Aim of the task
Keep to the lines from the one with "Leyó 3471 filas válidas" through the end of the data, and write them out exactly.

Dataset records
+--

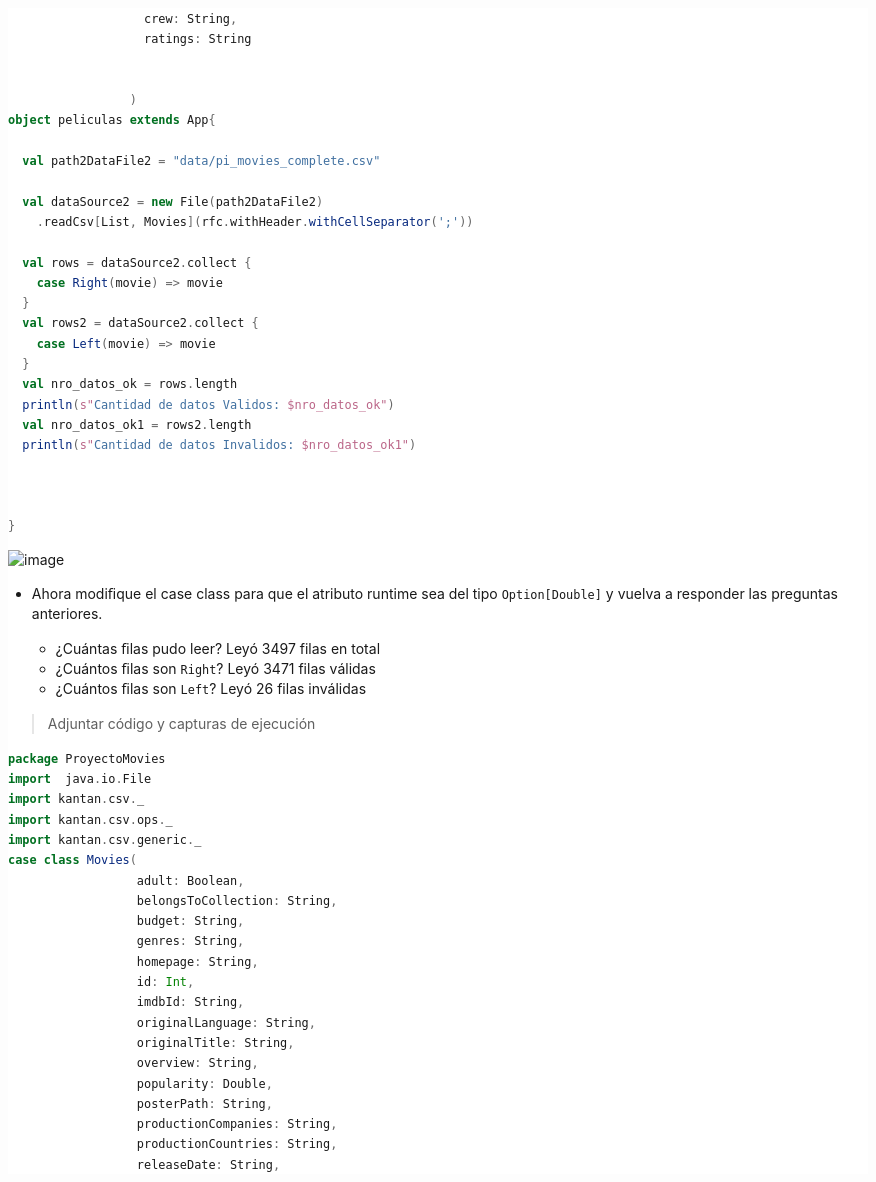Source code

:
 ```scala
                   crew: String,
                   ratings: String


                 )
object peliculas extends App{

  val path2DataFile2 = "data/pi_movies_complete.csv"

  val dataSource2 = new File(path2DataFile2)
    .readCsv[List, Movies](rfc.withHeader.withCellSeparator(';'))

  val rows = dataSource2.collect {
    case Right(movie) => movie
  }
  val rows2 = dataSource2.collect {
    case Left(movie) => movie
  }
  val nro_datos_ok = rows.length
  println(s"Cantidad de datos Validos: $nro_datos_ok")
  val nro_datos_ok1 = rows2.length
  println(s"Cantidad de datos Invalidos: $nro_datos_ok1")

    

}
```

<img width="228" alt="image" src="https://github.com/user-attachments/assets/b55864df-41d1-41d6-96d4-735395d7baac" />

- Ahora modiﬁque el case class para que el atributo runtime sea del tipo
`Option[Double]` y vuelva a responder las preguntas anteriores.

  - ¿Cuántas ﬁlas pudo leer?
    Leyó 3497 filas en total
  - ¿Cuántos ﬁlas son `Right`?
    Leyó 3471 filas válidas
  - ¿Cuántos ﬁlas son `Left`?
    Leyó 26 filas inválidas


> Adjuntar código y capturas de ejecución

```scala
package ProyectoMovies
import  java.io.File
import kantan.csv._
import kantan.csv.ops._
import kantan.csv.generic._
case class Movies(
                  adult: Boolean,
                  belongsToCollection: String,
                  budget: String,
                  genres: String,
                  homepage: String,
                  id: Int,
                  imdbId: String,
                  originalLanguage: String,
                  originalTitle: String,
                  overview: String,
                  popularity: Double,
                  posterPath: String,
                  productionCompanies: String,
                  productionCountries: String,
                  releaseDate: String,
```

+--

Problem solution
    Leyó 3471 filas válidas
  - ¿Cuántos ﬁlas son `Left`?
    Leyó 26 filas inválidas


> Adjuntar código y capturas de ejecución

```scala
package ProyectoMovies
import  java.io.File
import kantan.csv._
import kantan.csv.ops._
import kantan.csv.generic._
case class Movies(
                  adult: Boolean,
                  belongsToCollection: String,
                  budget: String,
                  genres: String,
                  homepage: String,
                  id: Int,
                  imdbId: String,
                  originalLanguage: String,
                  originalTitle: String,
                  overview: String,
                  popularity: Double,
                  posterPath: String,
                  productionCompanies: String,
                  productionCountries: String,
                  releaseDate: String,
```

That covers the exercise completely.